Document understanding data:

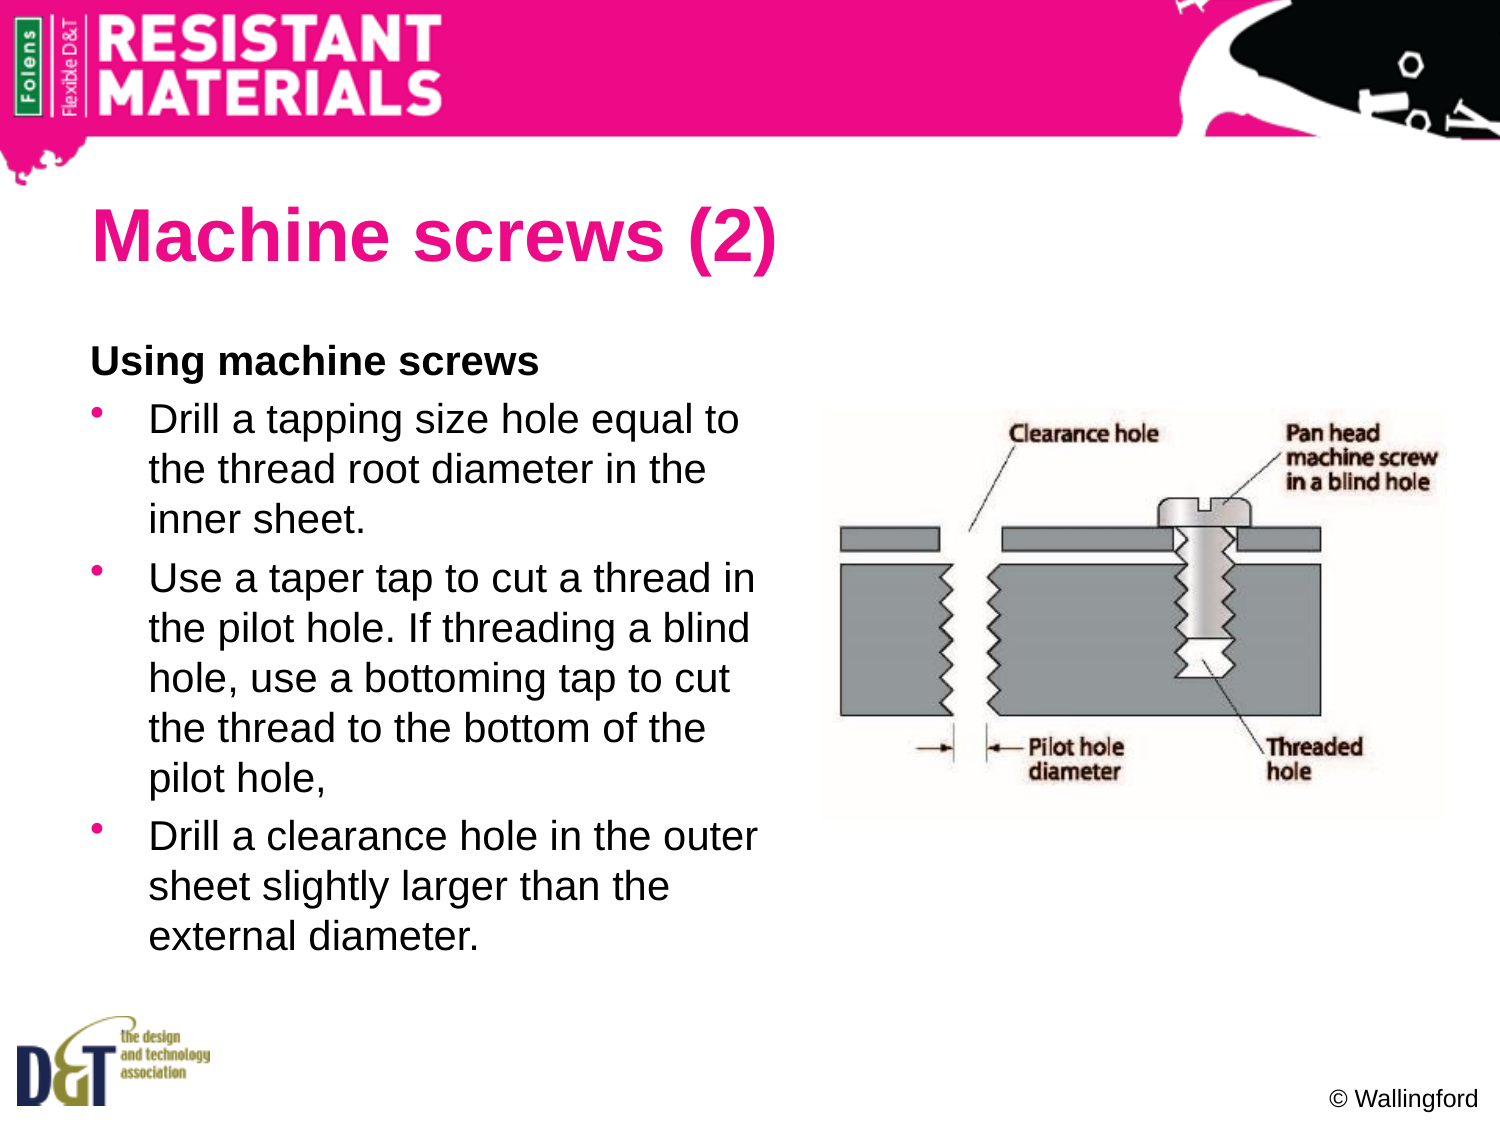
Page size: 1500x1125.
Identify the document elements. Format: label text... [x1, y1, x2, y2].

list Using machine screws Drill a tapping size hole equal to the thread root diameter in the inner sheet. Use a taper tap to cut a thread in the pilot hole. If threading a blind hole, use a bottoming tap to cut the thread to the bottom of the pilot hole, Drill a clearance hole in the outer sheet slightly larger than the external diameter. [75, 326, 798, 1005]
text_box © Wallingford [1257, 1074, 1495, 1125]
title Machine screws (2) [76, 160, 1427, 301]
picture [0, 0, 1500, 1125]
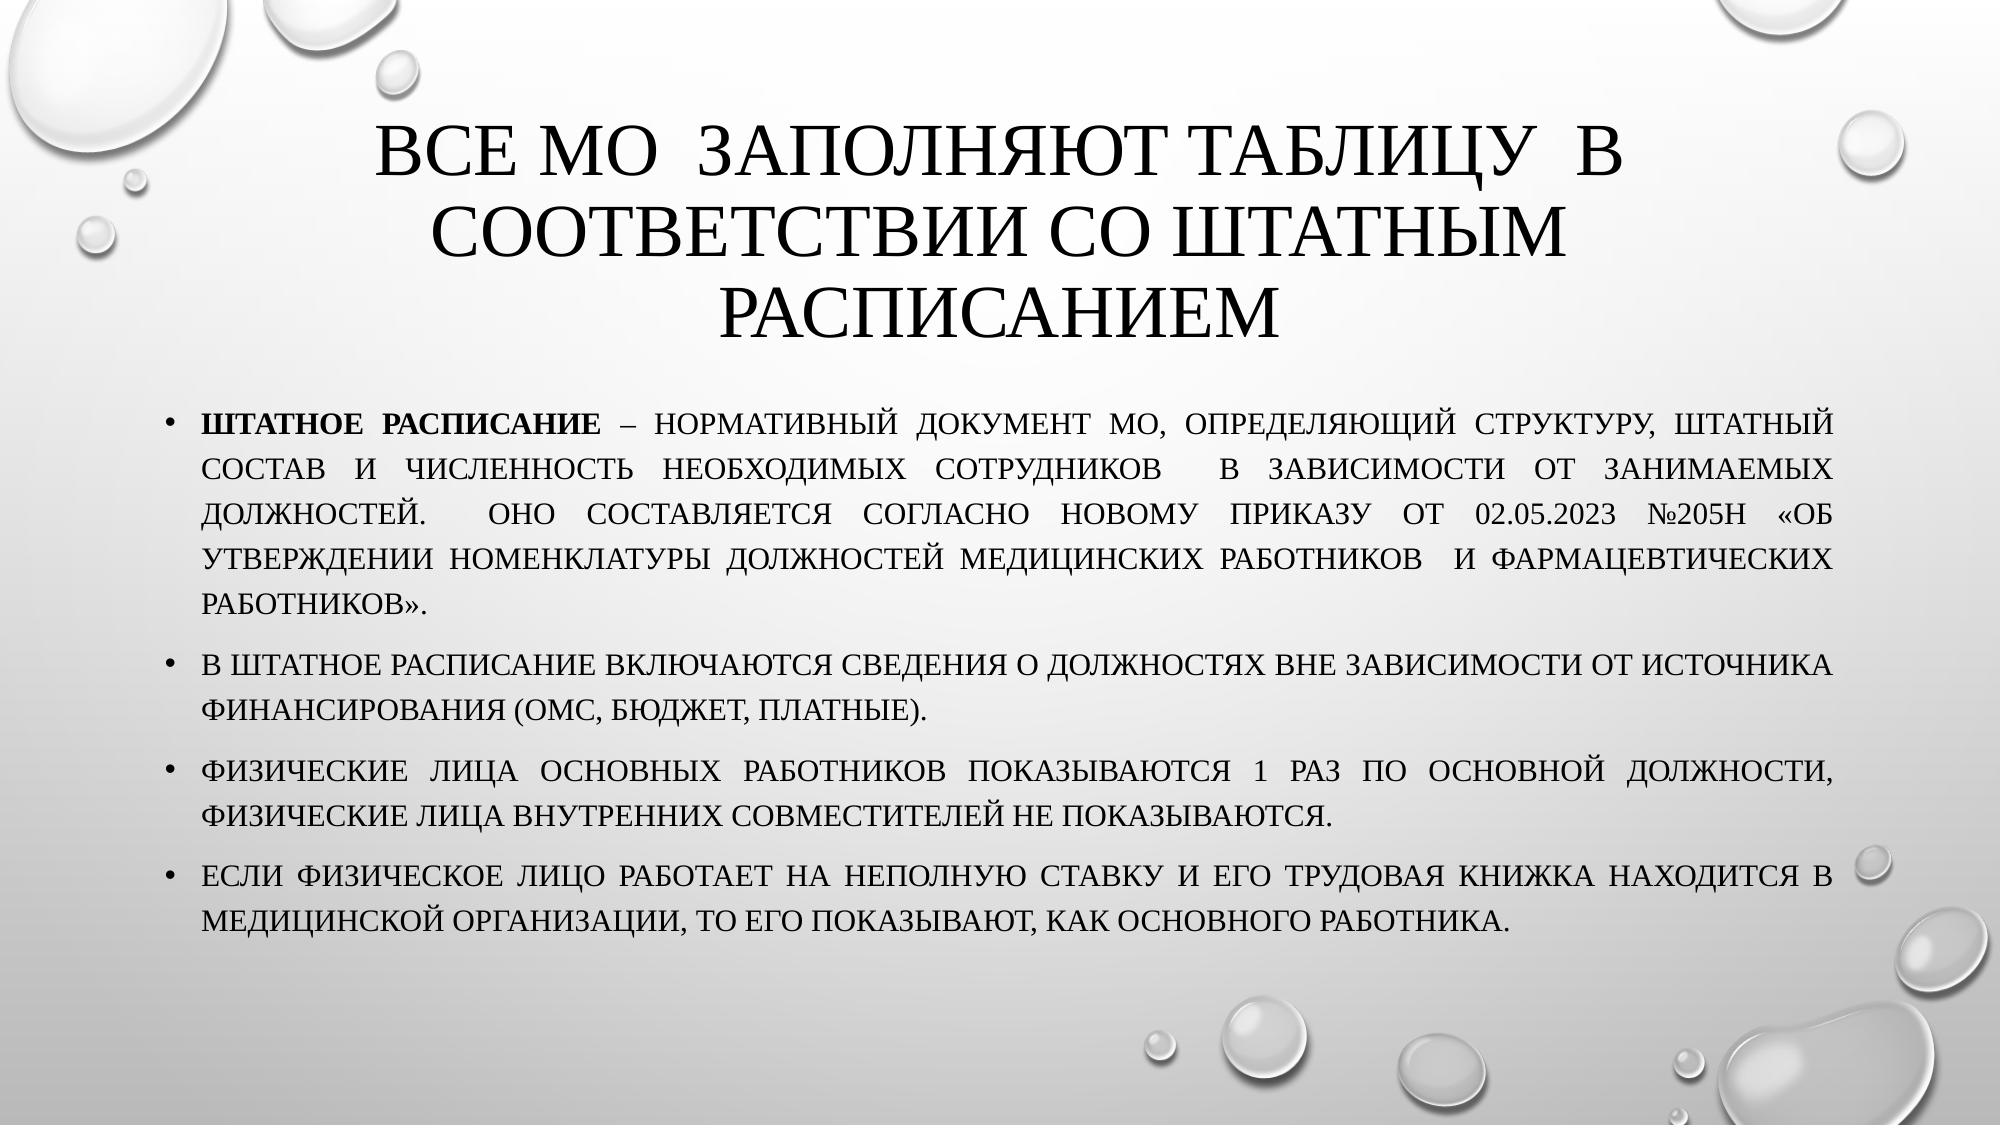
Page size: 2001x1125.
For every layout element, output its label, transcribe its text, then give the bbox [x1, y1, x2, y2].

picture [0, 0, 2000, 1125]
list Штатное расписание – нормативный документ МО, определяющий структуру, штатный состав и численность необходимых сотрудников в зависимости от занимаемых должностей. Оно составляется согласно новому приказу от 02.05.2023 №205н «Об утверждении номенклатуры должностей медицинских работников и фармацевтических работников». В штатное расписание включаются сведения о должностях вне зависимости от источника финансирования (ОМС, бюджет, платные). Физические лица основных работников показываются 1 раз по основной должности, физические лица внутренних совместителей не показываются. Если физическое лицо работает на неполную ставку и его трудовая книжка находится в медицинской организации, то его показывают, как основного работника. [149, 388, 1850, 950]
title Все МО заполняют таблицу в соответствии со штатным расписанием [149, 101, 1851, 364]
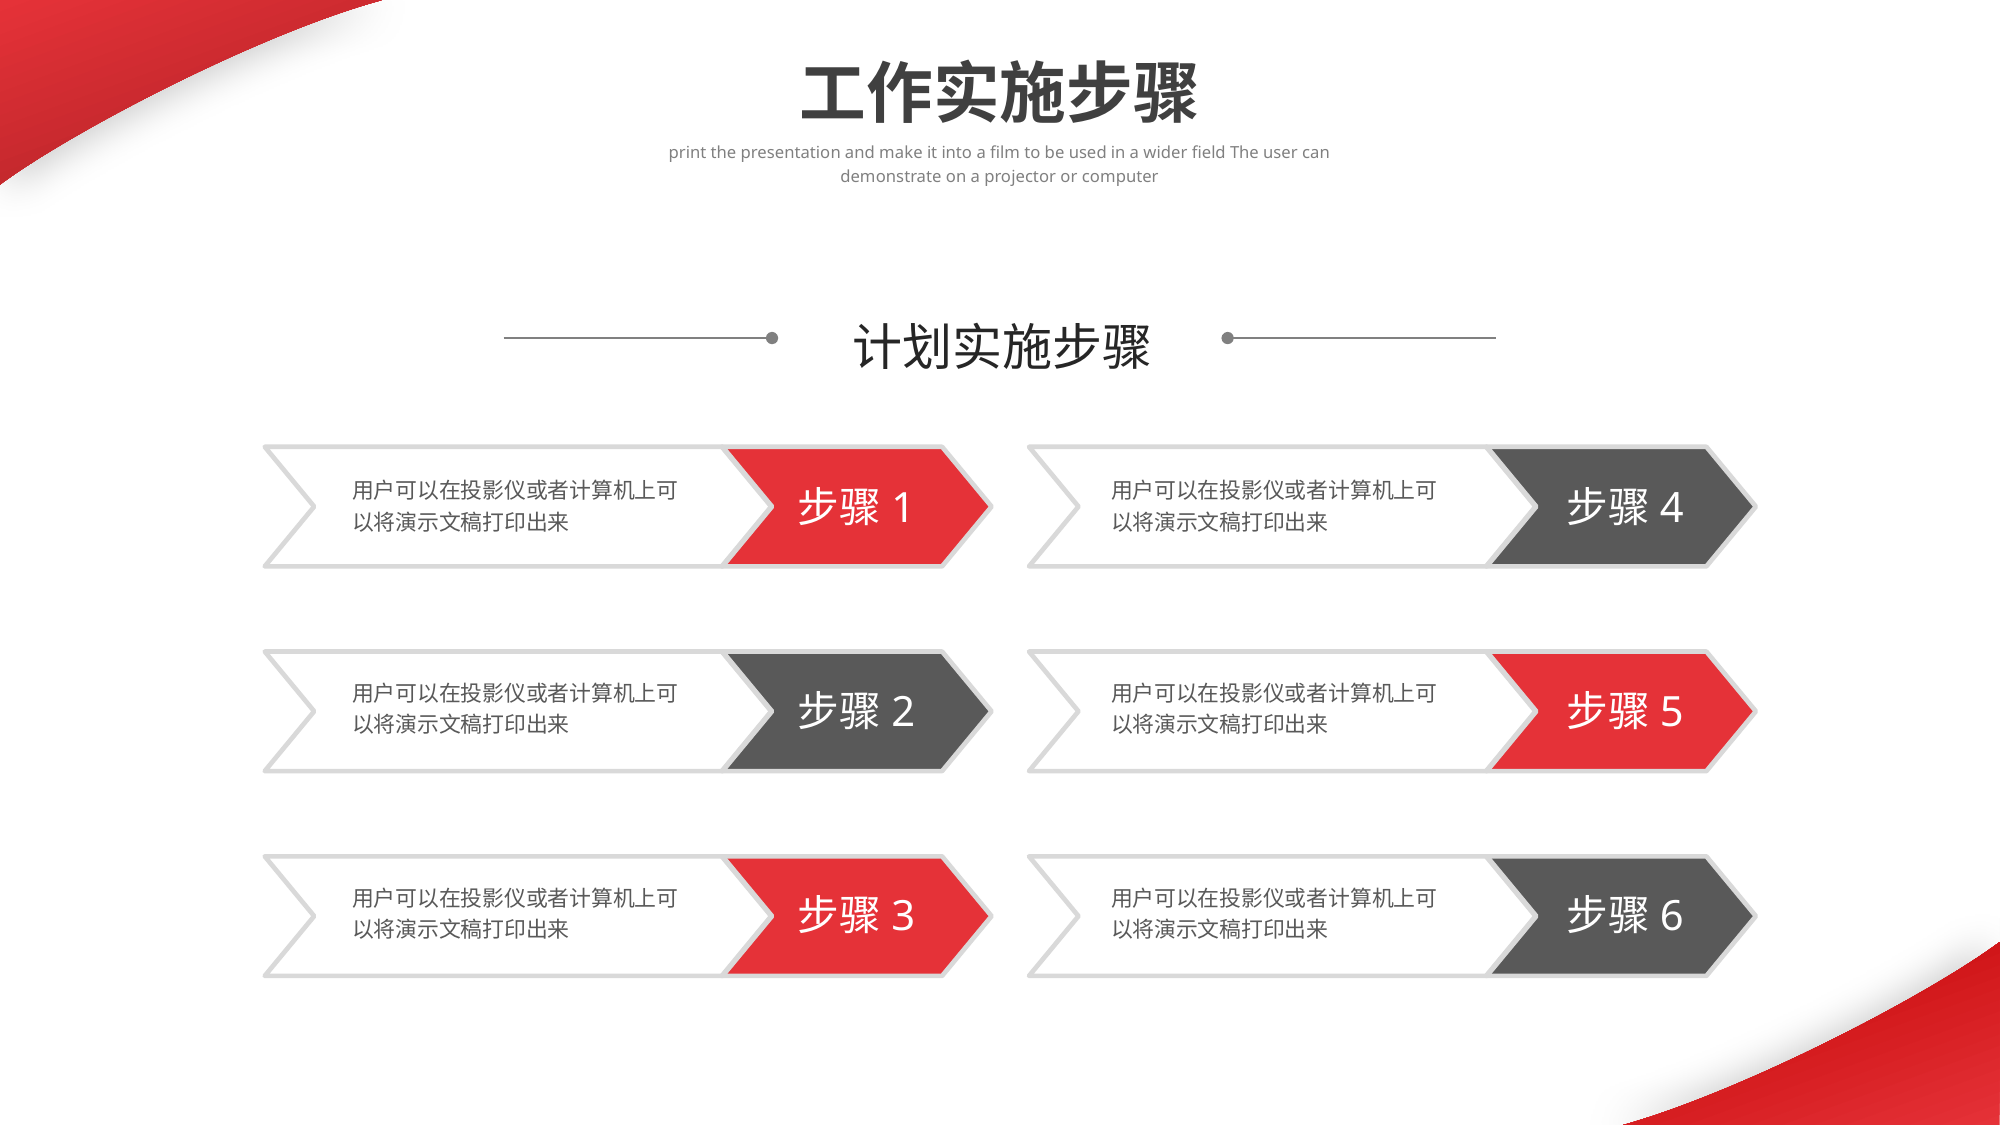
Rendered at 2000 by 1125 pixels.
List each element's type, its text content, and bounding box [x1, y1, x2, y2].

> _What is expected_
Check the entries above line by line and return each one containing the word "Page".

> _Answer to this exercise_
Page size: 1500x1125.
Page size: 2001x1125.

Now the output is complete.